Division of Personalized Nutrition and Medicine, National Center for Toxicological Research, FDA, Jefferson, AR 72079, USA.
BMC Bioinformatics. 2010 Jan 25;11:48. doi: 10.1186/1471-2105-11-48.
Before conducting a microarray experiment, one important issue that needs to be determined is the number of arrays required in order to have adequate power to identify differentially expressed genes. This paper discusses some crucial issues in the problem formulation, parameter specifications, and approaches that are commonly proposed for sample size estimation in microarray experiments. Common methods for sample size estimation are formulated as the minimum sample size necessary to achieve a specified sensitivity (proportion of detected truly differentially expressed genes) on average at a specified false discovery rate (FDR) level and specified expected proportion (pi1) of the true differentially expression genes in the array. Unfortunately, the probability of detecting the specified sensitivity in such a formulation can be low. We formulate the sample size problem as the number of arrays needed to achieve a specified sensitivity with 95% probability at the specified significance level. A permutation method using a small pilot dataset to estimate sample size is proposed. This method accounts for correlation and effect size heterogeneity among genes.
A sample size estimate based on the common formulation, to achieve the desired sensitivity on average, can be calculated using a univariate method without taking the correlation among genes into consideration. This formulation of sample size problem is inadequate because the probability of detecting the specified sensitivity can be lower than 50%. On the other hand, the needed sample size calculated by the proposed permutation method will ensure detecting at least the desired sensitivity with 95% probability. The method is shown to perform well for a real example dataset using a small pilot dataset with 4-6 samples per group.

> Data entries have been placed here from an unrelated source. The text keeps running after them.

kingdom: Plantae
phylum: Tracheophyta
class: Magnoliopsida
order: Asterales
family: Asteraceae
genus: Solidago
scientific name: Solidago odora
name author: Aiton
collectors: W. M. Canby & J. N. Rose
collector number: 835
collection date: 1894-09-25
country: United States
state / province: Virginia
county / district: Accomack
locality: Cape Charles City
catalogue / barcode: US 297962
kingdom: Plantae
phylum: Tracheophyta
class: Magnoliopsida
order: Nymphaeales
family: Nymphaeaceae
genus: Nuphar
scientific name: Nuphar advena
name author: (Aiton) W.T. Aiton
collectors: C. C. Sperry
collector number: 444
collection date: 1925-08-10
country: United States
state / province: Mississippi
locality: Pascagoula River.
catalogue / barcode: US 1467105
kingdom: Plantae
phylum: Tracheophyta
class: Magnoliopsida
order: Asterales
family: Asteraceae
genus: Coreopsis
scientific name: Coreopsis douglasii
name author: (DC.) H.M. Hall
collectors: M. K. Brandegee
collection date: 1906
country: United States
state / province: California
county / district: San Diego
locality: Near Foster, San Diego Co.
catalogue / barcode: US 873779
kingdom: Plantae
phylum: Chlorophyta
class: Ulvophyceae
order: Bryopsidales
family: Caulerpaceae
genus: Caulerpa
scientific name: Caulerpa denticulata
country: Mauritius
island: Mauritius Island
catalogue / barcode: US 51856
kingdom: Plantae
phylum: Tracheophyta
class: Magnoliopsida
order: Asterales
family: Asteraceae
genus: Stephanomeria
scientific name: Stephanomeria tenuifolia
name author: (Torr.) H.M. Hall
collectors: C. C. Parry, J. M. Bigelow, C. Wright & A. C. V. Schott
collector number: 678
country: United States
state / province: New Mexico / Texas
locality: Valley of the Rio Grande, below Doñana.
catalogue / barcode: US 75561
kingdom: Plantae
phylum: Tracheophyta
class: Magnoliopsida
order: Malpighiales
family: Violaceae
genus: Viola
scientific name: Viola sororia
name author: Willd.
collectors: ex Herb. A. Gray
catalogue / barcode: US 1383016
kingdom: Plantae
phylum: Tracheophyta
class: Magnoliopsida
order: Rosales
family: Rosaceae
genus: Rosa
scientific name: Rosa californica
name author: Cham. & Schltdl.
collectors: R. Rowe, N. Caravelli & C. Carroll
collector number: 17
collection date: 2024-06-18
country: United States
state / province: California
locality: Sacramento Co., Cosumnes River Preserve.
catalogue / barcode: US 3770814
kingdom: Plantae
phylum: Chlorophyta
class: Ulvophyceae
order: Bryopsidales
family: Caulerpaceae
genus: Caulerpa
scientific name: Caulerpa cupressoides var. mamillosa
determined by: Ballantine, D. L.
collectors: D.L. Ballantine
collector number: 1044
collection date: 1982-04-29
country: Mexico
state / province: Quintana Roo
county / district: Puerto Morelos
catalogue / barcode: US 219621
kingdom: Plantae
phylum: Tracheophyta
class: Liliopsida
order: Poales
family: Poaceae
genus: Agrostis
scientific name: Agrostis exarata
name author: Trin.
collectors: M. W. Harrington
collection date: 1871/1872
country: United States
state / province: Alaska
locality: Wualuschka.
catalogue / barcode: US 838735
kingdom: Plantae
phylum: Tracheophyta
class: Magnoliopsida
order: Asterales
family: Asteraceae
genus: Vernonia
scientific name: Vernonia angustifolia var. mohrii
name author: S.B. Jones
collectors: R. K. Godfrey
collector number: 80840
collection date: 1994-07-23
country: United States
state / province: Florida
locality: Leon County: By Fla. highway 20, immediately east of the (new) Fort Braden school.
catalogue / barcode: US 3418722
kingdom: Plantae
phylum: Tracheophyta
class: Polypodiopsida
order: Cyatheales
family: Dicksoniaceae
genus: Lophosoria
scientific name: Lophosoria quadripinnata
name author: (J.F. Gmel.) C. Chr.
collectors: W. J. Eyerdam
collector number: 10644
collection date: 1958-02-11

We recommend that the sample size problem should be formulated to detect a specified proportion of differentially expressed genes with 95% probability. This formulation ensures finding the desired proportion of true positives with high probability. The proposed permutation method takes the correlation structure and effect size heterogeneity into consideration and works well using only a small pilot dataset.
在进行微阵列实验之前,需要确定的一个重要问题是为了有足够的能力来识别差异表达基因,需要进行多少个阵列。本文讨论了在微阵列实验中样本量估计问题的公式化、参数规范和常用方法中一些关键问题。常见的样本量估计方法被公式化为在指定的错误发现率 (FDR) 水平和指定的真差异表达基因的预期比例 (pi1) 下,平均达到指定灵敏度(检测到的真正差异表达基因的比例)所需的最小样本量。不幸的是,在这种公式化中,检测到指定灵敏度的概率可能很低。我们将样本量问题公式化为在指定的显著水平下以 95%的概率达到指定灵敏度所需的阵列数量。提出了一种使用小的试验数据集进行估计的排列方法。该方法考虑了基因之间的相关性和效应大小异质性。
基于常见公式,为了平均达到所需的灵敏度,可以使用不考虑基因之间相关性的单变量方法计算样本量估计值。这种样本量问题的公式化是不充分的,因为检测到指定灵敏度的概率可能低于 50%。另一方面,通过提议的排列方法计算出的所需样本量将确保以 95%的概率至少检测到所需的灵敏度。该方法在使用具有 4-6 个样本/组的小试验数据集的真实示例数据集上表现良好。
我们建议将样本量问题公式化为以 95%的概率检测到指定比例的差异表达基因。这种公式化确保以高概率找到所需比例的真正阳性。提议的排列方法考虑了相关性结构和效应大小异质性,并且仅使用小的试验数据集即可很好地工作。